The court of the first level supported the employer. The court outlined that the employment agreement did not provide for compensation for the claimed expenses, moreover, the employee could have asked the employer for a laptop and a desk but did not do so. The court of appeal validated this position.
Source: Appeal ruling of the Irkutsk Region Court, dated 15 February 2021 in case No. 33-1105/2021
Working outside the place agreed with an employer could be considered as a violation of discipline.
The parties agreed that the employee could work remotely from home. However, the employee travelled abroad and performed his job duties remotely by connecting his laptop to foreign, public Wi-Fi networks.
The employer’s internal policies, with which the employee was familiar, provided that connection to unprotected, public Wi-Fi networks was prohibited. In view of that, and taking into consideration the fact that the employee changed the agreed remote place of work without the employer’s consent, the employee was disciplined. The employee considered the disciplinary action was illegal and claimed this in court.

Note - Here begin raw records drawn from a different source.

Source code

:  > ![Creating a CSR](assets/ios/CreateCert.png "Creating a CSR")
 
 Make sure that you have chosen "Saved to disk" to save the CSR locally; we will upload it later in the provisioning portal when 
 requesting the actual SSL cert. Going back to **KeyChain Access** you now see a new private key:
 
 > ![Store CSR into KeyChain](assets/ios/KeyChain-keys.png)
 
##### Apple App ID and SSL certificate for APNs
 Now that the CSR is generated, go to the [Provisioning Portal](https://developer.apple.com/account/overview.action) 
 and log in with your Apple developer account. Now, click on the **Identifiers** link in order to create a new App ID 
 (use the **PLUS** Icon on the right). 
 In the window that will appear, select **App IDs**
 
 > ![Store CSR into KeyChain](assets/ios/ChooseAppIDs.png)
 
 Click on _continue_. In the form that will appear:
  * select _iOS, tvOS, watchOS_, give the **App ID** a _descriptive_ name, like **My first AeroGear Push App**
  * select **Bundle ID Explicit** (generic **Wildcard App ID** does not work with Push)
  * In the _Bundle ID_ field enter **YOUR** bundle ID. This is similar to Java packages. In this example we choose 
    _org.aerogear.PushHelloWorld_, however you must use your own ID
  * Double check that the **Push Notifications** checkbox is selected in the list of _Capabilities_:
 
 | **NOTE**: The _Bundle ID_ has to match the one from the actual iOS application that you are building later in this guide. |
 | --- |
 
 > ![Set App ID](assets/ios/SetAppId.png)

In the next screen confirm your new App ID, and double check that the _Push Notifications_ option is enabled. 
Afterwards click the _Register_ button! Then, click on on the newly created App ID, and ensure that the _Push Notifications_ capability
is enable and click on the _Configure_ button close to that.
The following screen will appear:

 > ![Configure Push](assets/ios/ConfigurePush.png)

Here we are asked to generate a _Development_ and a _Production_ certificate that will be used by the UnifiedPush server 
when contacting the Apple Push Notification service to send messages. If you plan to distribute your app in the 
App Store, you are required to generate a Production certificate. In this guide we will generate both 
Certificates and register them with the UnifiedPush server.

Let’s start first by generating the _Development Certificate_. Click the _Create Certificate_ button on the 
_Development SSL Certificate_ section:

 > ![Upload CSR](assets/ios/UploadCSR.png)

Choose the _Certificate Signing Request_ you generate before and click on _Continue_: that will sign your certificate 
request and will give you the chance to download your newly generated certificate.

The court rejected the employee’s claims, emphasising that the remote employee had no right to change his remote place of work at his own (sole) discretion.
Source: Decision of the Gagarinskiy District Court of Moscow dated 10 March 2021 in case No. 2-1435/2021
The creation of special conditions for remote work demonstrates the existence of an employment relationship.
The employee was hired ‘remotely’ during the period of restrictive measures to suppress the spread of СOVID-19. The employee worked remotely and received his salary. After a while, the employee informed the employer of his voluntary resignation, both orally and via email.
The employer, in its turn, filed a claim to the court for unjust enrichment. The employer indicated that an employment relationship was not created, since the employee did not start to perform work duties on the commencement date, so the employment agreement was annulled. The employer stated that the company had mistakenly transferred funds to the employee’s bank account.
The court found that the employer created an email address for the employee, the employee gained access to the employer’s server and worked remotely from home on a personal laptop. Moreover, the employee took part in the daily meetings, during which he reported on current performance and received assignments.
As a result, the court rejected the employer’s claims and concluded that the transferred funds should be considered as salary, paid in the context of an employment relationship.